"Selling People Water by the Bottle Was a Joke"
From Nygaard Notes Number 364, February 26, 2007
The headline in the February 8th
New York Times read: "Gaping Reminders of Aging and Crumbling Pipes." It was about the increasingly-frequent urban
phenomenon of sinkholes. That is, big
odd holes in the ground. And I mean, big
enough to swallow trucks and stuff like that!
The reason these things are increasingly common has to do with the part
of our national infrastructure that handles water. It seems that we haven't been taking care of
things too well in recent decades, with the result that, as the Times put it,
"thousands of miles of century-old underground water and sewer lines are
springing leaks, eroding and-in extreme cases-causing the ground above them to
collapse."
According to the Environmental
Protection Agency, says the Times, "unless cities invest more to repair and
replace their water and sewer systems, nearly half of the water system pipes in
the United States will be in poor, very poor or ‘life elapsed' status by
2020." That is, while everyone obsesses
about terror attacks on our water supply, or whatever, a gradual process is
taking out our infrastructure in a much-less-dramatic way. An EPA official made that point explicit,
saying, "You can lose that system all at once because of terrorism, but you can
lose it over time by just not taking care of it."
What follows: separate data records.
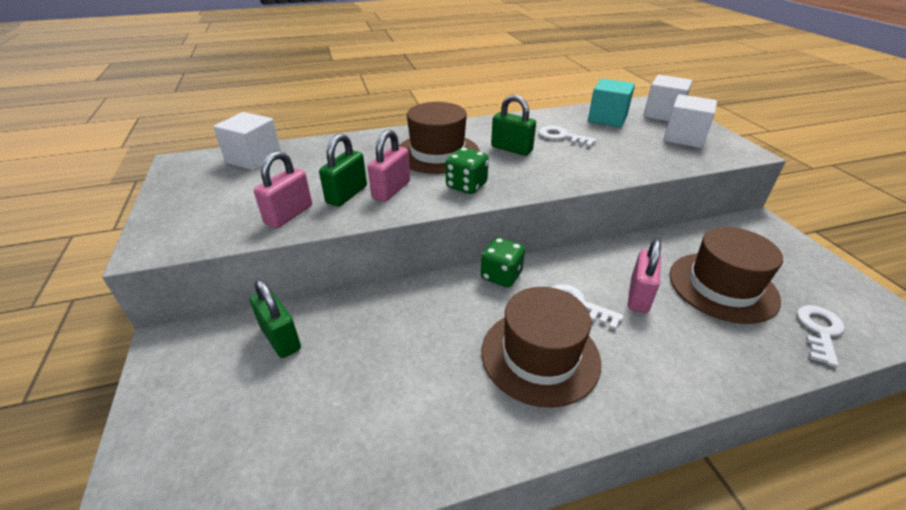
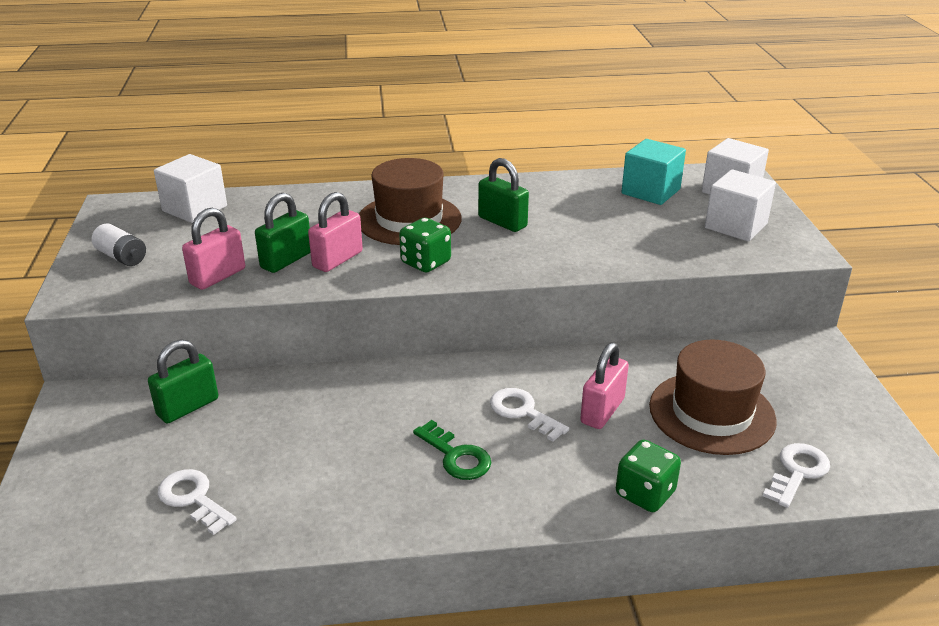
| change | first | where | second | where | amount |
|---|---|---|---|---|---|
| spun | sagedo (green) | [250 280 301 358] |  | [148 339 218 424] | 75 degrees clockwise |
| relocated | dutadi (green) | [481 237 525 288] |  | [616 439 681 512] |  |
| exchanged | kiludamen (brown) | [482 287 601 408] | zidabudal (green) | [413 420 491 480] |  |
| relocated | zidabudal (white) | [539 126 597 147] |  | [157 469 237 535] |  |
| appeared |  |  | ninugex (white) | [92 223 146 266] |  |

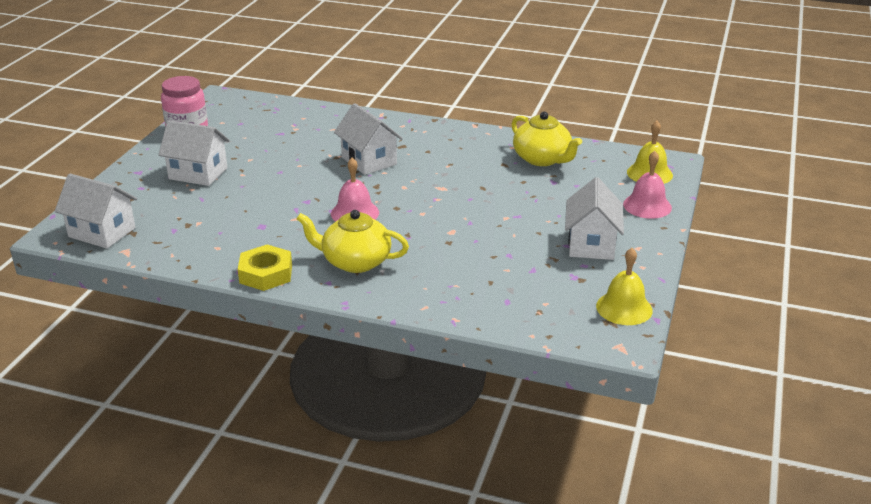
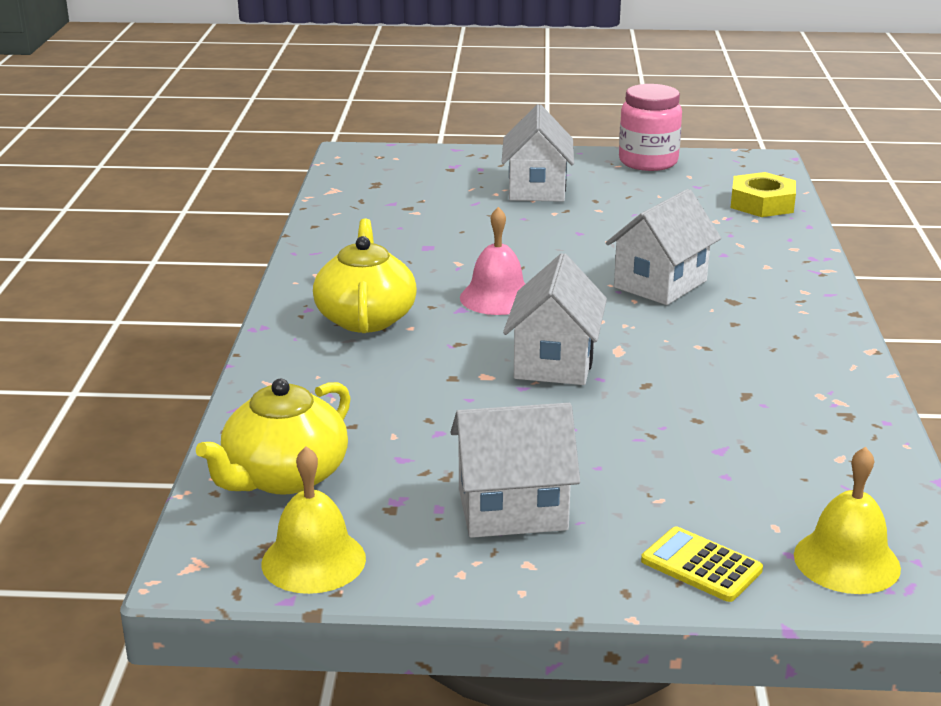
| change | first | where | second | where | amount |
|---|---|---|---|---|---|
| relocated | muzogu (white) | [55 174 137 249] |  | [503 253 607 385] |  |
| relocated | diverudik (yellow) | [238 245 292 291] |  | [731 172 796 217] |  |
| relocated |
Well, we're not taking care of
it, and a group mentioned by the Times-the American Society of Civil Engineers,
or ASCE-has been telling us about it for years.
They put out periodic "Report Cards for America's Infrastructure," and
the last one that came out in March of 2005 gave the nation's infrastructure an
overall grade of "D." That was down a
bit from the "D-plus" grade awarded in 2001.
I wrote about this, rather extensively, back in Nygaard Notes #261 (July
2, 2004), in an article called "Grading the U.S. Infrastructur[Comment1] e:
"A Discouraging D-plus Overall," and I referred to it again last April
("Infrastructure, Schminfrastructure!"). Important as they are, the water and sewer problems (and the sinkholes they cause) are only the tip of the infrastructure iceberg. Here's a rundown of all the grades from the 2005 Report Card: The grades for both DRINKING WATER AND WASTEWATER declined from a D in 2001 to a D-minus in 2005. "Federal funding for wastewater improvements in 2005 is less than 10 percent of the total national requirement," says the Report.
The nation's NAVIGABLE
WATERWAYS? Down from a D-plus in 2001 to
a D-minus in 2005. Nearly 50 percent of America's locks and
canals "are functionally obsolete." The nation's ROADS declined from D-plus to a D in those four years.
The nation's TRANSIT SYSTEM, 2001-2005: Down from a C-minus to a D-plus.
The nation's BRIDGES: No
change. A "C" grade. "More than one in four bridges in the United
States is deficient, and many of those must be closed to heavy vehicles like
firetrucks and school buses." The nation's DAMS. No change here, either. The grade remained a D. "It will take more than $10 billion over the next 12 years to address all critical non-federal dams, dams which can pose a direct threat to human life should they fail. The nation's AVIATION infrastructure improved from a D to a D-plus. SCHOOLS also improved slightly, from a D-minus to a D. At the press conference announcing the release of the last "Report Card," ASCE president William P. Henry summed things up: "There you have it. Horrible commutes. Overcrowded schools. Crumbling bridges. Polluted water... We've given up time with our families, we've caved in to the stress of endless traffic, we spend a thousand times more on bottled water than we would on tap water. A generation ago, selling people water by the bottle was a joke, a bit like selling someone a bridge." And a crumbling bridge, at that. So what is the solution to our infrastructure crisis?
"We estimate it will take a
total investment of $1.6 trillion dollars over five years to bring the
infrastructure up to acceptable levels."